We tell you five things you need to know this morning.
1. Brian McKeever is golden again. The Calgarian won his second race at the Sochi Paralympics, this time with a flair for the dramatic. McKeever fell during the one-kilometre race, righted himself, and out-sprinted two Russians and a Swede on his way to a 1.8-second victory. He finished the course just shy of four minutes, and now has nine Paralympic golds to his name. McKeever will ski in a third event, the 10-kilometre race, on Sunday. He’s set the bar. CBC called today’s win the “best performance of his Paralympic career.”
2. Russia won’t negotiate with Ukraine. Ukraine’s acting president, Oleksandr Turchynov, raised the spectre of military intervention in Crimea and then immediately ruled it out. BBC reports Turchynov fears any use of force would “expose the eastern border” of his country, and “Ukraine would not be protected” from Russian troops. He continued to reject the coming referendum on Crimea’s future as a sham. Meanwhile, Turchynov wants to form a national guard to augment the country’s military force.
3. A Malaysian jetliner is still missing. The search area for Malaysia Airlines flight MH370, the plane that vanished about an hour after leaving Kuala Lumpur on its way to Beijing, grows yet wider. Authorities asked Indian officials to assist with the search around the Andaman Sea, off Malaysia’s west coast. The supposed final communication between the crew and air traffic controllers suggests nothing was awry onboard the plane—until, a few minutes later, it disappeared.
4. Ali Zeidan flees Libya. Zeidan, Libya’s prime minister until the country’s parliament voted no-confidence in his leadership on Tuesday, apparently spent some time in Malta before departing for another European nation. For most disgraced politicians, getting out of dodge might be a reasonable reaction to their ouster. But authorities were investigating Zeidan for financial irregularities, and he faced a travel ban. His current whereabouts are a complete mystery.

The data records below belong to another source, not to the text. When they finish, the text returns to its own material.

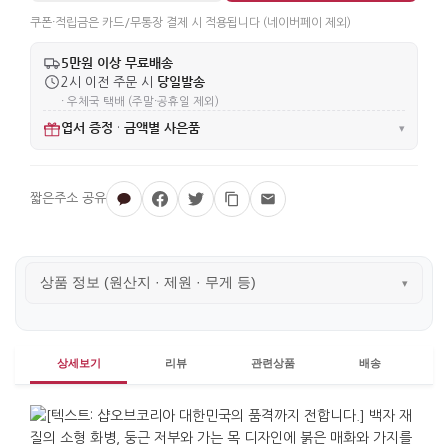
쿠폰·적립금은 카드/무통장 결제 시 적용됩니다 (네이버페이 제외)
5만원 이상 무료배송
당일발송
2시 이전 주문 시
· 우체국 택배 (주말·공휴일 제외)
엽서 증정
금액별 사은품
·
▾
상품 정보 (원산지 · 제원 · 무게 등)
▾
상세보기
리뷰
관련상품
배송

5. Glenn Ford spent 25 years on Death row. Then, all of a sudden, Ford was free. He’d been convicted for the 1983 killing of Isadore Rozeman, a jeweller in Shreveport, Louisiana, by an all-white jury. His lawyers at the time had never tried a murder case. A witness lied during her testimony. Still, he languished in a penitentiary until a judge overturned his conviction this week based on new evidence. Now, the 64-year-old Ford gets to meet his son, who was only a boy when Ford was convicted, all over again.